_THE RECORDS_:
════════════════

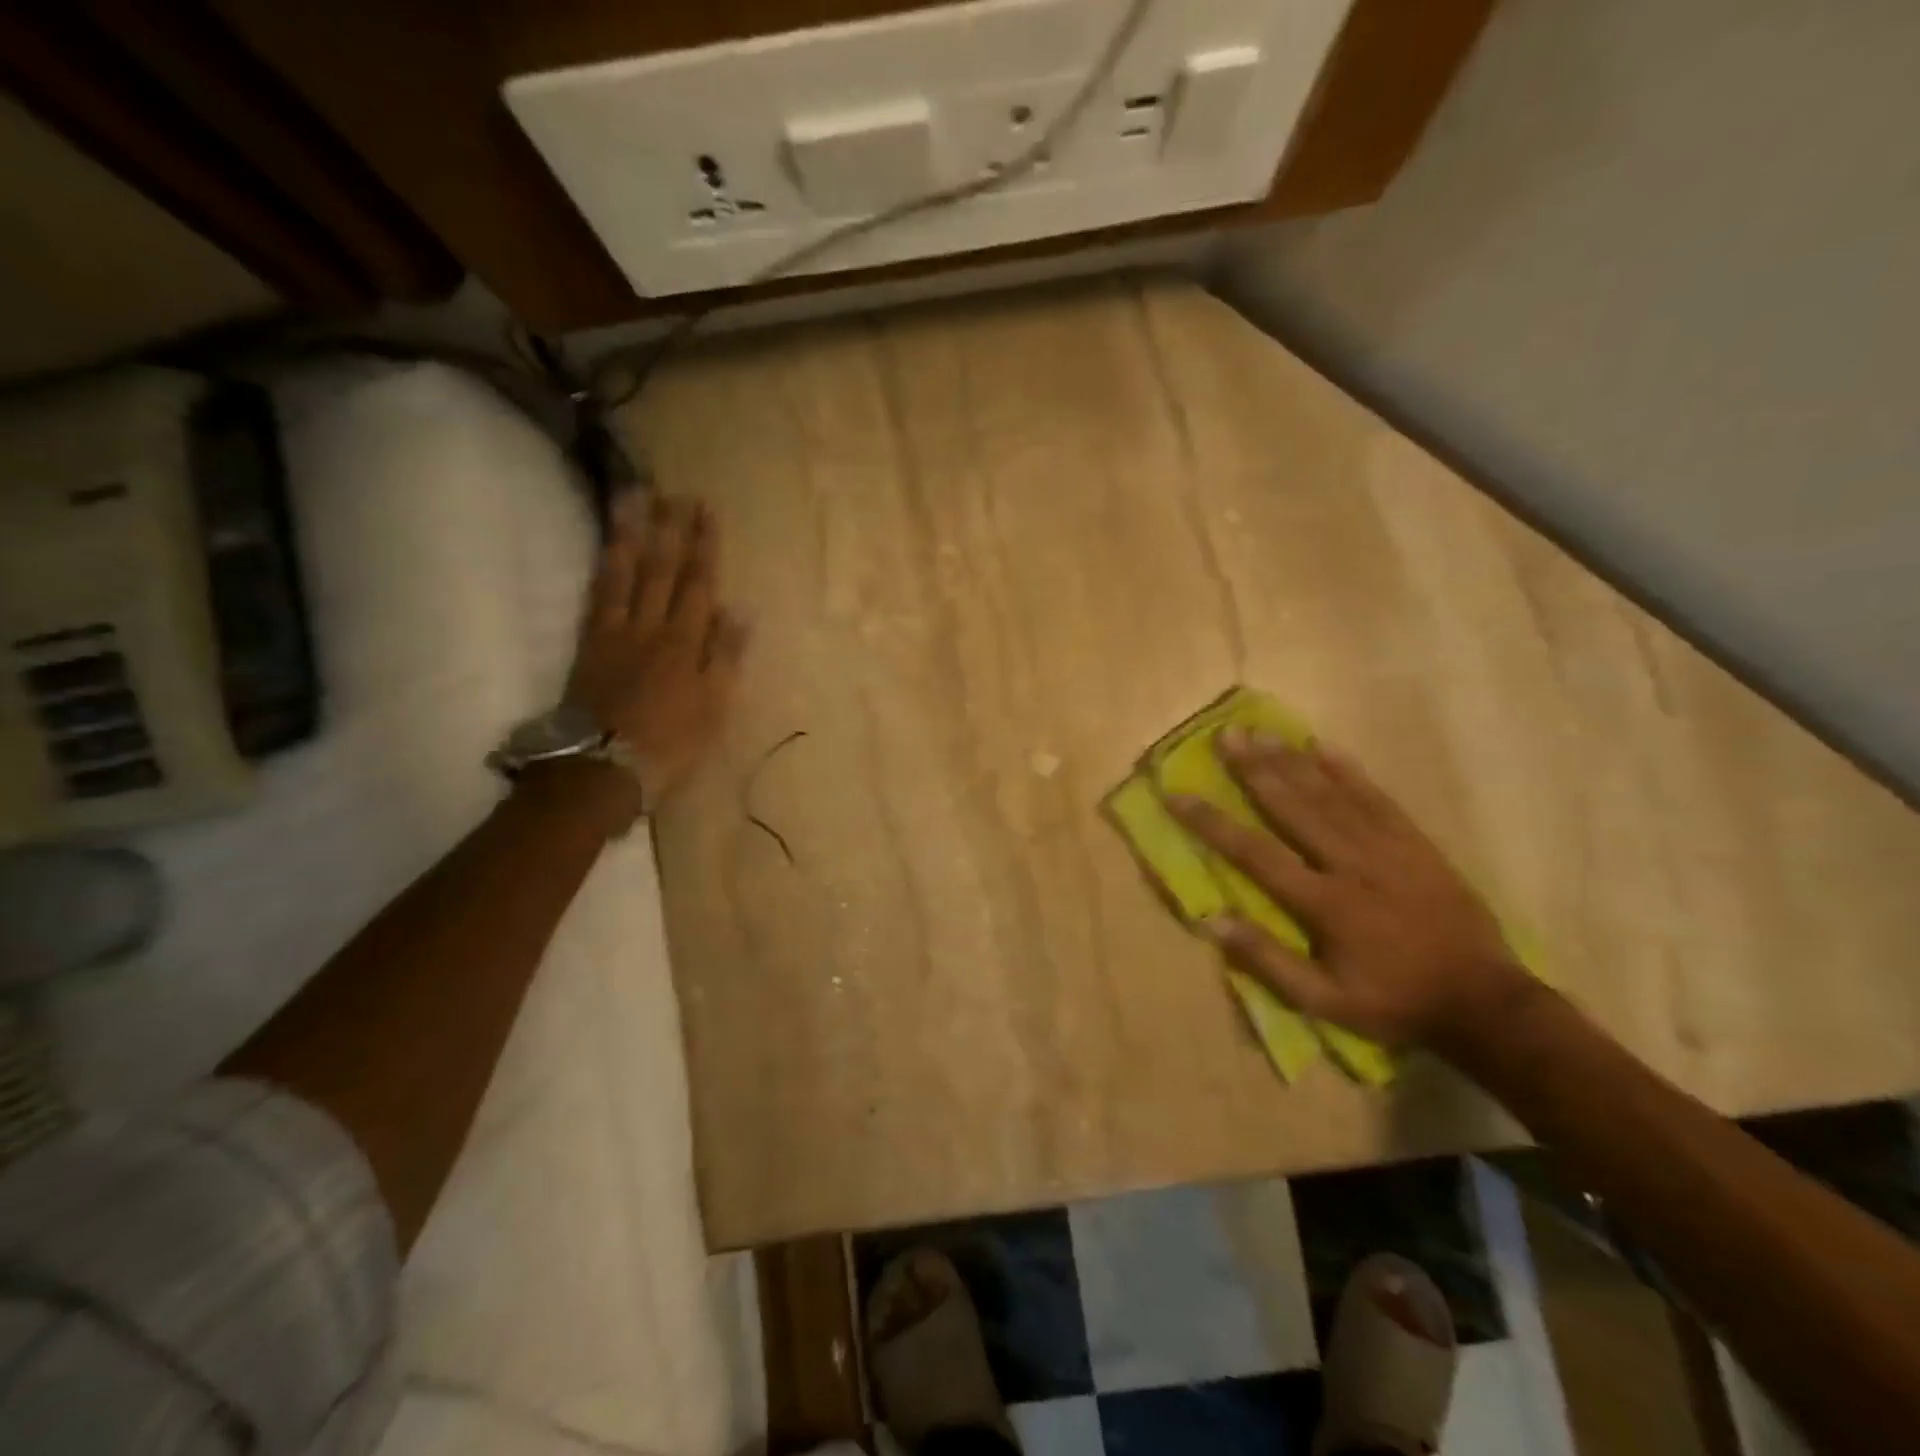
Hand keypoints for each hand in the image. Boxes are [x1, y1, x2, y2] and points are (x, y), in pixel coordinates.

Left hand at [562, 493, 746, 815]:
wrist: (603, 766)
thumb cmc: (670, 743)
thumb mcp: (714, 707)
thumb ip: (725, 657)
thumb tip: (739, 611)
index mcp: (685, 643)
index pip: (697, 584)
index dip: (703, 547)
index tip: (705, 511)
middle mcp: (650, 627)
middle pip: (661, 570)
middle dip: (670, 529)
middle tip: (673, 492)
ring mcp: (615, 633)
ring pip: (624, 574)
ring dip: (630, 534)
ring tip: (633, 499)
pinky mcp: (588, 645)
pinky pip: (596, 596)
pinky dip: (603, 568)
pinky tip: (607, 548)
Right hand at [1168, 728, 1529, 1049]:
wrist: (1484, 1002)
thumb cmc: (1394, 1002)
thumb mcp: (1324, 1002)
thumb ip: (1267, 960)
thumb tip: (1212, 920)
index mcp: (1325, 903)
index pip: (1255, 853)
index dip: (1213, 823)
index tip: (1178, 795)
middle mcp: (1351, 864)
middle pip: (1294, 807)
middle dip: (1255, 769)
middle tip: (1226, 736)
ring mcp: (1387, 848)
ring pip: (1331, 795)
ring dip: (1292, 761)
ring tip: (1262, 732)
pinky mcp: (1416, 843)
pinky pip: (1377, 798)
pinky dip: (1349, 771)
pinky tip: (1325, 747)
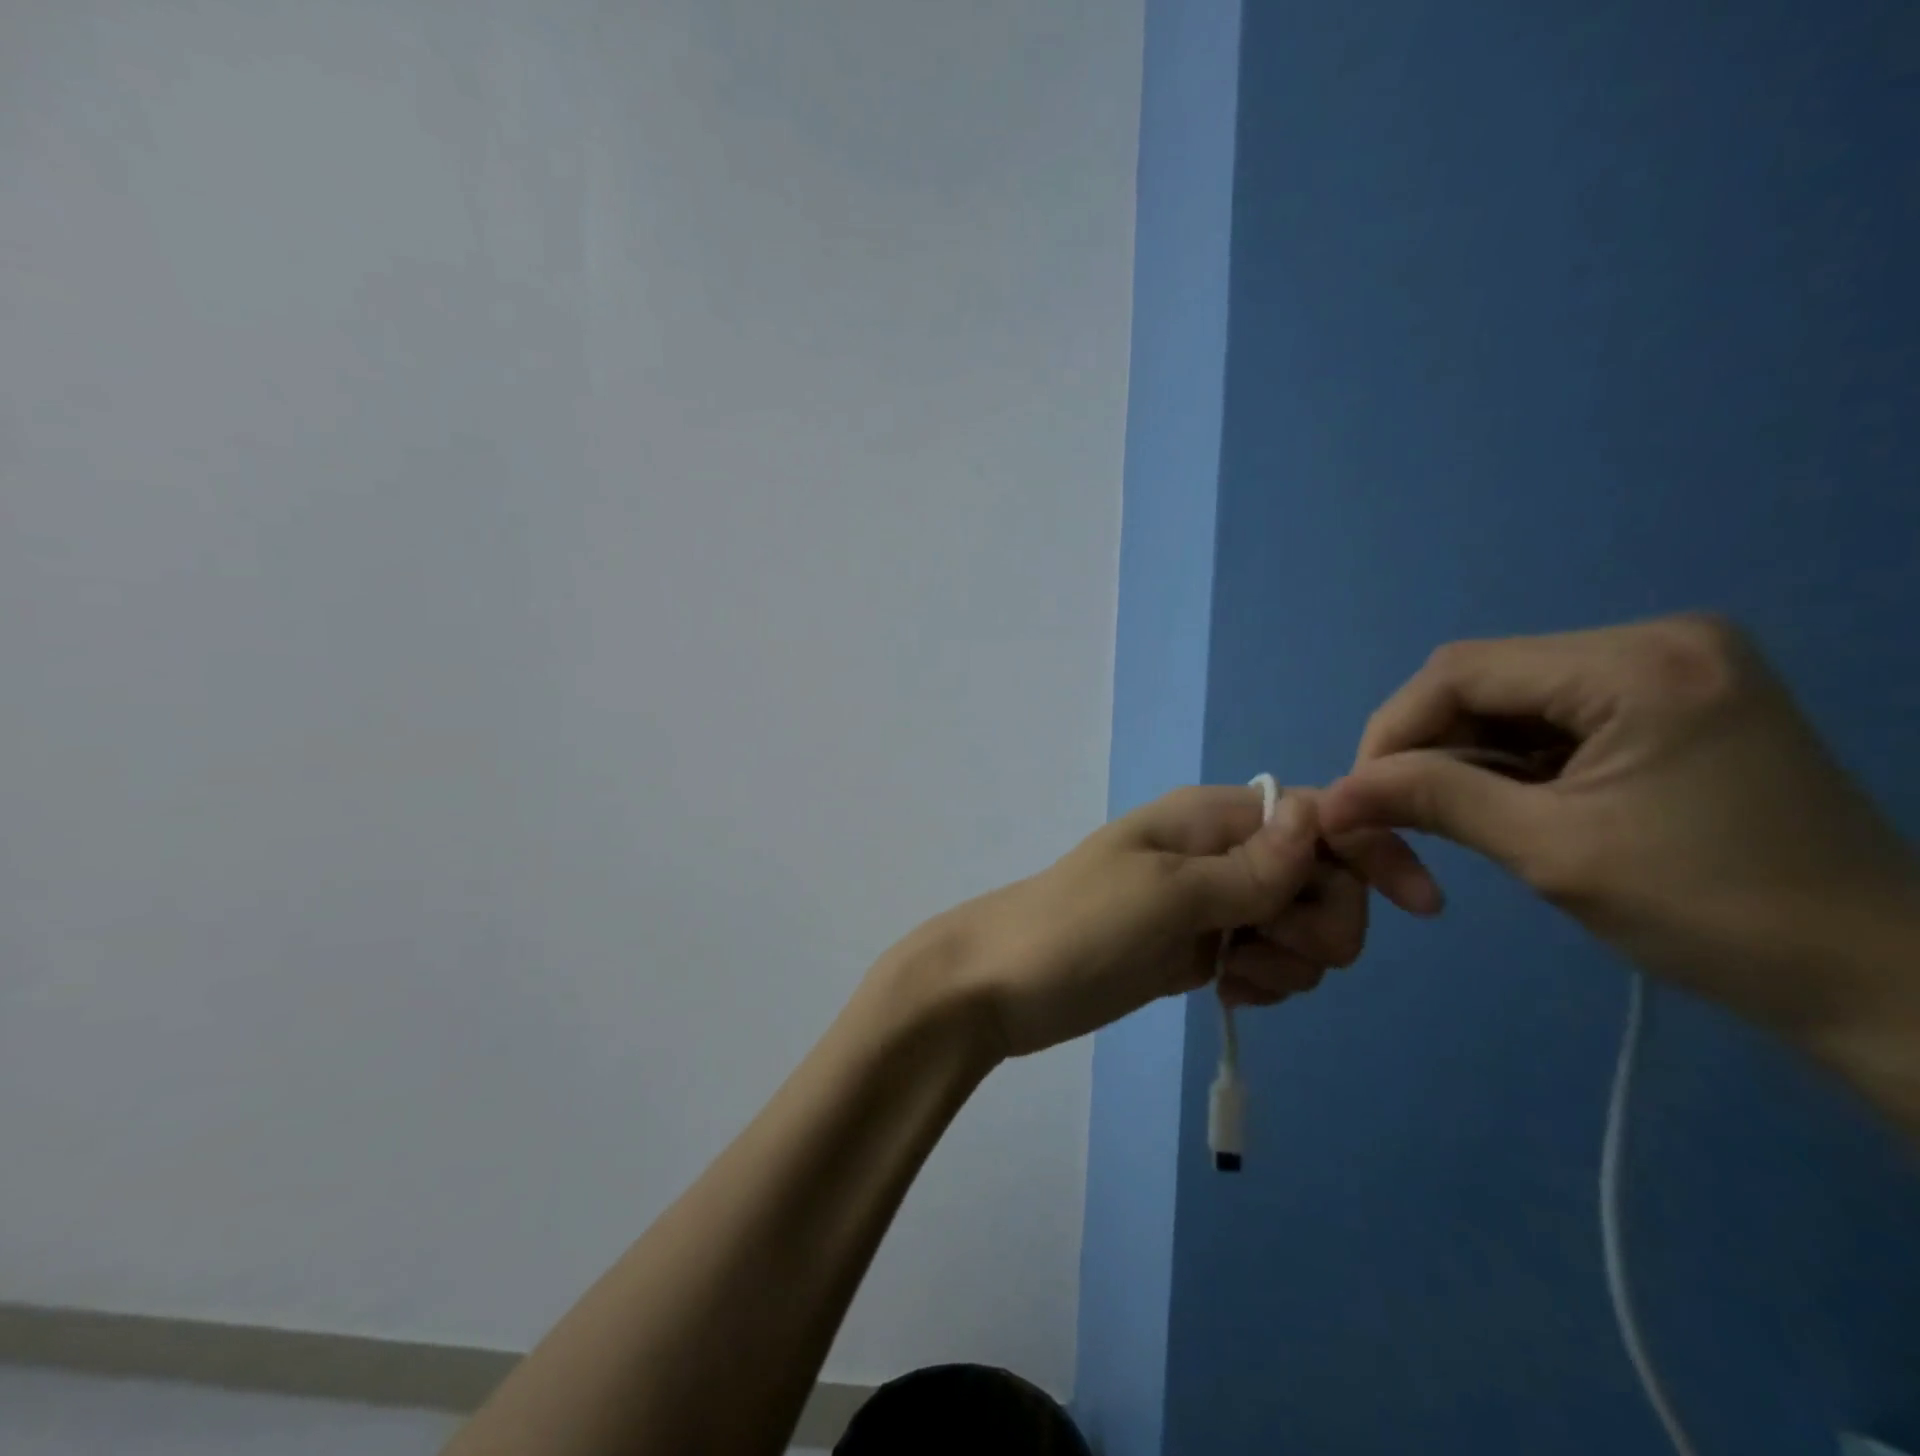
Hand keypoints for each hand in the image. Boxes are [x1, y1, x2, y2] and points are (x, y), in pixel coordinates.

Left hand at [880, 784, 1443, 1058]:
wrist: (1001, 984)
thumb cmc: (1077, 929)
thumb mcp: (1166, 895)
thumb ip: (1249, 866)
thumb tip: (1320, 813)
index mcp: (1210, 818)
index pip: (1317, 817)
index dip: (1370, 852)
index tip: (1418, 908)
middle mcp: (1217, 853)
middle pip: (1321, 877)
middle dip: (1319, 921)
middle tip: (1264, 948)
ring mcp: (1209, 904)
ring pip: (1300, 925)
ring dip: (1288, 960)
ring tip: (1231, 976)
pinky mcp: (1199, 950)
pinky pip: (1267, 959)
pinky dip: (1264, 981)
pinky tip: (1224, 994)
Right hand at [1319, 614, 1919, 1045]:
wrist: (1880, 981)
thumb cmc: (1716, 915)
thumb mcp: (1550, 852)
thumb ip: (1432, 801)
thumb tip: (1331, 796)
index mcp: (1638, 665)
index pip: (1460, 671)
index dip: (1391, 732)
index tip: (1361, 798)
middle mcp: (1655, 642)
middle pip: (1482, 679)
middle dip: (1425, 748)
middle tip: (1395, 814)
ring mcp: (1669, 669)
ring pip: (1509, 700)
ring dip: (1462, 758)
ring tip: (1445, 818)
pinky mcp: (1671, 702)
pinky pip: (1551, 717)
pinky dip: (1507, 762)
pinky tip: (1501, 805)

════════════════

_PROBLEM_:
Go through the records line by line, and copy each line that holds the string "hand".

_RESPONSE AREA_:
Hand keypoints for each hand in the image. Boxes are [x1, y1, x2, y2] and points are (x, y), in pixel coordinates.
Left hand at [562, 493, 746, 815]:
Right hand at [1168, 728, 1529, 1049]:
Hand keypoints for each hand in the image. Boxes are [x1, y1, x2, y2] and points are (x, y), in pixel coordinates.
Left hand at [880, 784, 1443, 1058]:
Right hand at [1319, 614, 1919, 1045]:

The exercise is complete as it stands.